Your task - Report each line of the data that has "представление" somewhere in it.

╭─ Provided records

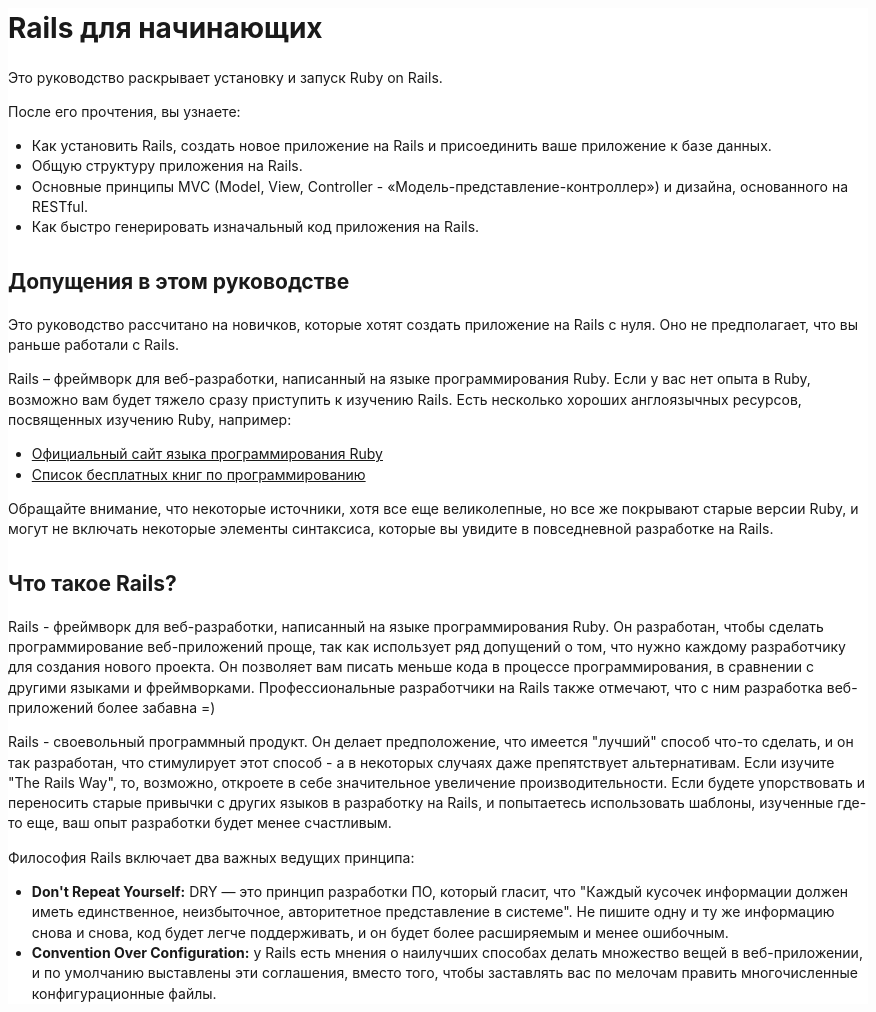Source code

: Rails для начинающих
====================

Это руководство раскрывает установку и запуск Ruby on Rails.

После его прочтения, вы узнаете:

* Как установить Rails, создать новое приложение на Rails и присоединить ваше приложение к базе данных.
* Общую структуру приложения на Rails.
* Основные принципы MVC (Model, View, Controller - «Модель-представление-контроллер») и дизайна, основанного на RESTful.
* Как быстро генерировать изначальный код приложения на Rails.

Допущения в этом руководстве
----------------------------

Это руководство рассчитано на новичков, которые хотят создать приложение на Rails с нуля. Оно не предполагает, что вы раньше работали с Rails.

Rails – фреймворк для веб-разработки, написанный на языке программирования Ruby. Если у вас нет опыта в Ruby, возможно вам будет тяжело сразу приступить к изучению Rails. Есть несколько хороших англоязычных ресурсов, посвященных изучению Ruby, например:

* [Официальный сайт языка программирования Ruby](https://www.ruby-lang.org/en/documentation/)
* [Список бесплатных книг по программированию](https://github.com/EbookFoundation/free-programming-books/blob/master/books/free-programming-books-ru.md#ruby)

Обращайте внимание, что некоторые источники, хотя все еще великолепные, но все же покрывают старые версии Ruby, и могут не включать некоторые элементы синтаксиса, которые вы увидите в повседневной разработке на Rails.

Что такое Rails?
----------------

Rails - фреймворк для веб-разработки, написанный на языке программирования Ruby. Он разработан, чтобы сделать программирование веб-приложений проще, так как использует ряд допущений о том, что нужно каждому разработчику для создания нового проекта. Он позволяет вам писать меньше кода в процессе программирования, в сравнении с другими языками и фреймворками. Профессиональные разработчики на Rails также отмечают, что с ним разработка веб-приложений более забавна =)

Rails - своевольный программный продукт. Он делает предположение, что имеется "лучший" способ что-то сделать, и он так разработан, что стимулирует этот способ - а в некоторых случаях даже препятствует альтернативам. Если изучите "The Rails Way", то, возможно, откроете в себе значительное увеличение производительности. Если будете упорствовать и переносить старые привычки с других языков в разработку на Rails, и попытаетесь использовать шаблоны, изученные где-то еще, ваш опыт разработки будет менее счастливым.

Философия Rails включает два важных ведущих принципа:

* **Don't Repeat Yourself:** DRY — это принцип разработки ПО, который гласит, что "Каждый кусочек информации должен иметь единственное, неизбыточное, авторитетное представление в системе". Не пишите одну и ту же информацию снова и снова, код будет легче поддерживать, и он будет более расширяемым и менее ошибочным.
* **Convention Over Configuration:** у Rails есть мнения о наилучших способах делать множество вещей в веб-приложении, и по умолчанию выставлены эти соглашения, вместо того, чтобы заставлять вас по мелочам править многочисленные конфигурационные файлы.

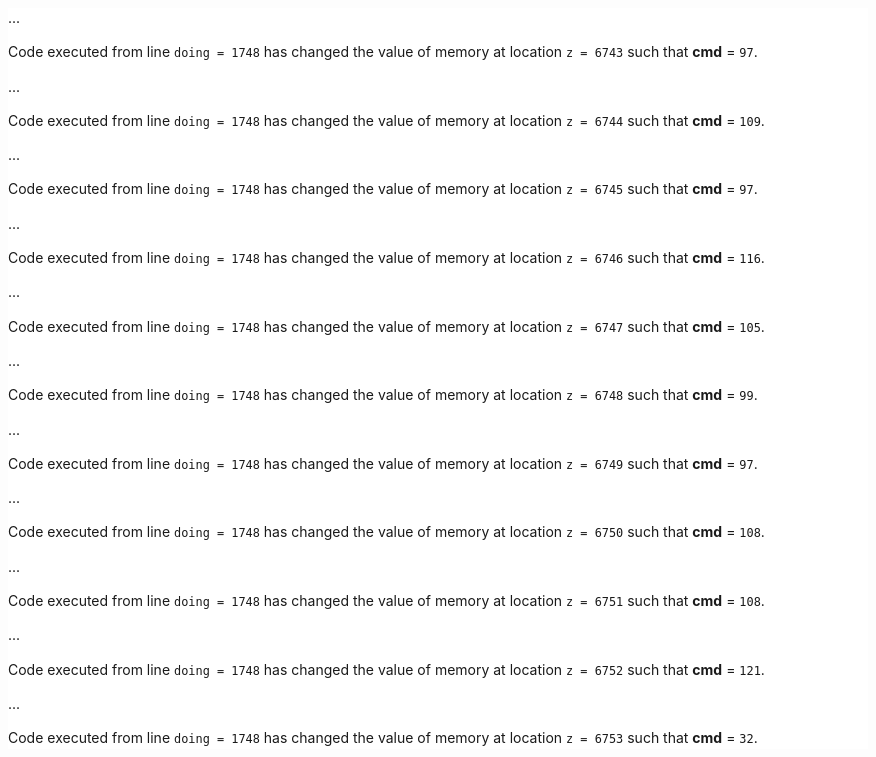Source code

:  
...
 
Code executed from line `doing = 1748` has changed the value of memory at location `z = 6743` such that **cmd** = `97`.
 
 
...
 
Code executed from line `doing = 1748` has changed the value of memory at location `z = 6744` such that **cmd** = `109`.
 
 
...
 
Code executed from line `doing = 1748` has changed the value of memory at location `z = 6745` such that **cmd** = `97`.
 
 
...
 
Code executed from line `doing = 1748` has changed the value of memory at location `z = 6746` such that **cmd** = `116`.
 
 
...
 
Code executed from line `doing = 1748` has changed the value of memory at location `z = 6747` such that **cmd** = `105`.
 
 
...
 
Code executed from line `doing = 1748` has changed the value of memory at location `z = 6748` such that **cmd** = `99`.
 
 
...
 
Code executed from line `doing = 1748` has changed the value of memory at location `z = 6749` such that **cmd** = `97`.
 
 
...
 
Code executed from line `doing = 1748` has changed the value of memory at location `z = 6750` such that **cmd** = `108`.
 
 
...
 
Code executed from line `doing = 1748` has changed the value of memory at location `z = 6751` such that **cmd** = `108`.
 
 
...
 
Code executed from line `doing = 1748` has changed the value of memory at location `z = 6752` such that **cmd** = `121`.
 
 
...
 
Code executed from line `doing = 1748` has changed the value of memory at location `z = 6753` such that **cmd** = `32`.
 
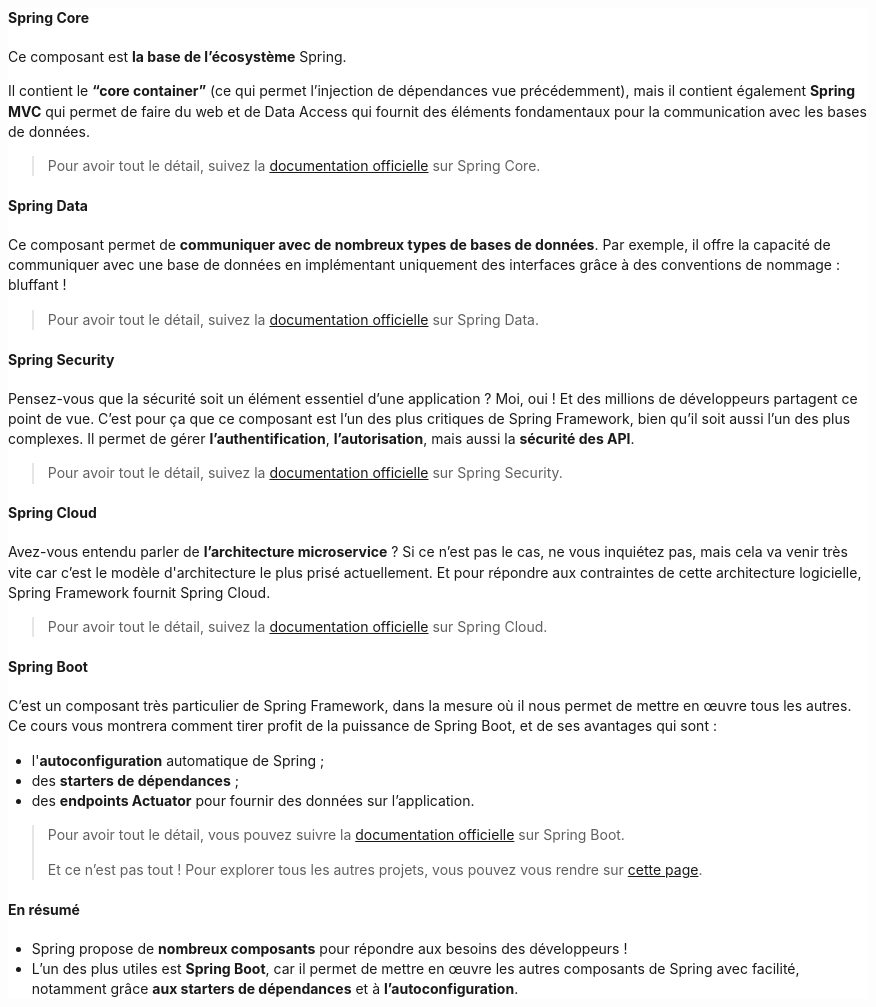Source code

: #### Spring Core
Ce composant est **la base de l’écosystème** Spring. 

Il contient le **“core container”** (ce qui permet l’injection de dépendances vue précédemment), mais il contient également **Spring MVC** qui permet de faire du web et de Data Access qui fournit des éléments fondamentaux pour la communication avec les bases de données.

> Pour avoir tout le détail, suivez la [documentation officielle](https://spring.io/projects/spring-framework) sur Spring Core.

#### Spring Data
Ce composant permet de **communiquer avec de nombreux types de bases de données**. Par exemple, il offre la capacité de communiquer avec une base de données en implémentant uniquement des interfaces grâce à des conventions de nommage : bluffant !

> Pour avoir tout le détail, suivez la [documentation officielle](https://spring.io/projects/spring-data) sur Spring Data.

#### Spring Security
Pensez-vous que la sécurité soit un élément essentiel d’une application ? Moi, oui ! Et des millions de développeurs partagent ce point de vue. C’est pour ça que ce composant est l’un des plus critiques de Spring Framework, bien qu’il soit aussi l’un des plus complexes.
Il permet de gérer **l’authentification**, **l’autorisation**, mais aussi la **sécurité des API**.

> Pour avoir tout le détail, suivez la [documentation officielle](https://spring.io/projects/spring-security) sur Spring Security. 

#### Spring Cloud
Avez-vous entendu parler de **l’architecture microservice** ? Si ce n’est pas le cas, ne vous inquiétez pas, mais cela va venir très vite car c’est le modèle d'architecture le plus prisé actuellement. Et pour répondre aux contraintes de cette architecture logicielle, Spring Framework fournit Spring Cloud. 

> Pour avoir tout le détail, suivez la [documentation officielle](https://spring.io/projects/spring-cloud) sur Spring Cloud.

#### Spring Boot
C’est un composant très particulier de Spring Framework, dans la mesure où il nous permet de mettre en œuvre tous les autres. Ce cours vous montrera comment tirer profit de la puissance de Spring Boot, et de ses avantages qui sont :
- l'**autoconfiguration** automatique de Spring ;
- des **starters de dépendances** ;
- des **endpoints Actuator** pour fournir des données sur l’application.

>Pour avoir tout le détail, vous pouvez suivre la [documentation officielle](https://spring.io/projects/spring-boot) sur Spring Boot. 
>
>Et ce n’est pas tout ! Pour explorer tous les autres projets, vous pouvez vous rendre sur [cette page](https://spring.io/projects).

#### En résumé
- Spring propose de **nombreux composants** pour répondre aux besoins des développeurs !
- L’un des plus utiles est **Spring Boot**, car il permet de mettre en œuvre les autres composants de Spring avec facilité, notamment grâce **aux starters de dépendances** et à **l’autoconfiguration**.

╰─

Exercise solution -
* Основные принципы MVC (Model, View, Controller - «Модель-представление-контроллер») и дизайна, основанного на RESTful.
* **Don't Repeat Yourself:** DRY — это принцип разработки ПО, который гласит, что "Каждый кусочек информации должен иметь единственное, неизбыточное, авторитетное представление в системе". Не пишите одну и ту же информацию снова и снова, код будет легче поддерживать, и он будет более расширяемым и менее ошибочным.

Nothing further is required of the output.